Segment Start: Data in this exercise

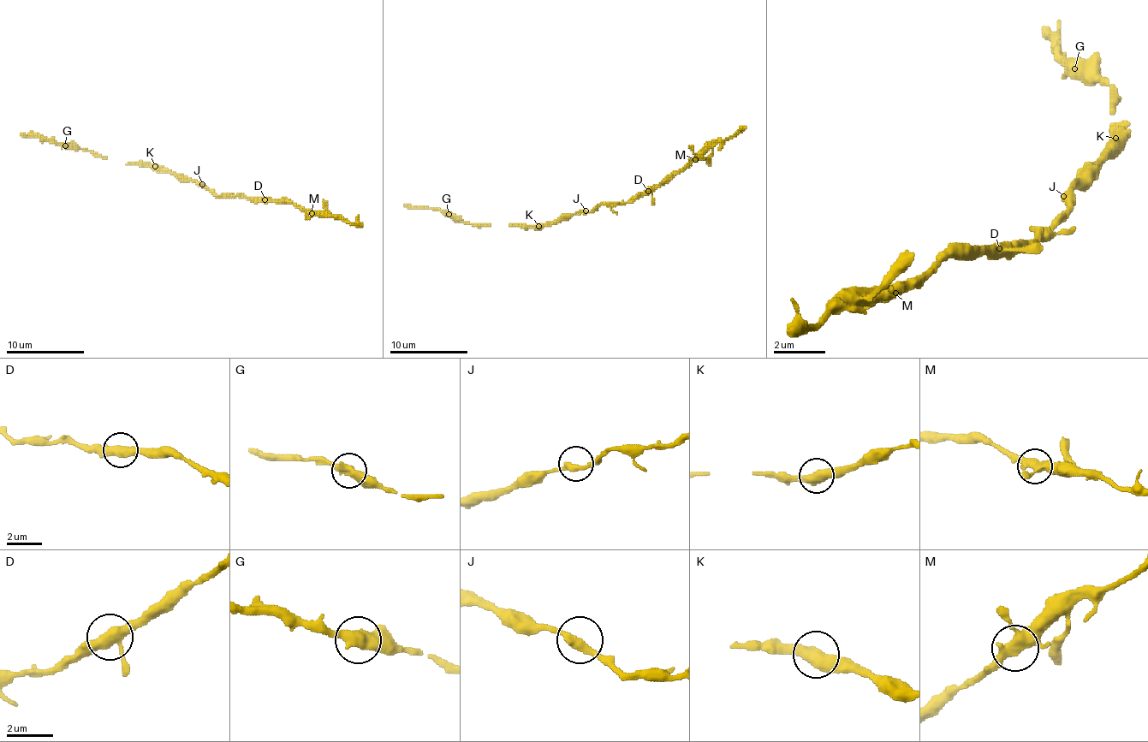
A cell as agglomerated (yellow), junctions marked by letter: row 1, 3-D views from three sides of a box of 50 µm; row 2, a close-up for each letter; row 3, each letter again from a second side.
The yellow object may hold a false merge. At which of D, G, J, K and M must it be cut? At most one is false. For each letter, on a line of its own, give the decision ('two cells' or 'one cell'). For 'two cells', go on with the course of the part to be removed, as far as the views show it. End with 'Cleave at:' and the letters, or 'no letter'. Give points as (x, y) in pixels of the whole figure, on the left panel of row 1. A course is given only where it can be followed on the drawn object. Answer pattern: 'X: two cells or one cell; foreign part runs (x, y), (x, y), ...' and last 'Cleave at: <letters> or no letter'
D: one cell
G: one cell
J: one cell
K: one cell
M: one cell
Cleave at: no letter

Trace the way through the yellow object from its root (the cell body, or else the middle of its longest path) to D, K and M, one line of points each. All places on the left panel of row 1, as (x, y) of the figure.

Segment End: Data in this exercise

### Problem statement
With images omitted, output the data exactly as given.

### Answer to this exercise
A cell as agglomerated (yellow), junctions marked by letter: row 1, 3-D views from three sides of a box of 50 µm; row 2, a close-up for each letter; row 3, each letter again from a second side.
The yellow object may hold a false merge. At which of D, G, J, K and M must it be cut? At most one is false. For each letter, on a line of its own, give the decision ('two cells' or 'one cell'). For 'two cells', go on with the course of the part to be removed, as far as the views show it. End with 'Cleave at:' and the letters, or 'no letter'. Give points as (x, y) in pixels of the whole figure, on the left panel of row 1. A course is given only where it can be followed on the drawn object. Answer pattern: 'X: two cells or one cell; foreign part runs (x, y), (x, y), ...' and last 'Cleave at: <letters> or no letter'
D: one cell
G: one cell
J: one cell
K: one cell
M: one cell
Cleave at: no letter

Trace the way through the yellow object from its root (the cell body, or else the middle of its longest path) to D, K and M, one line of points each. All places on the left panel of row 1, as (x, y) of the figure.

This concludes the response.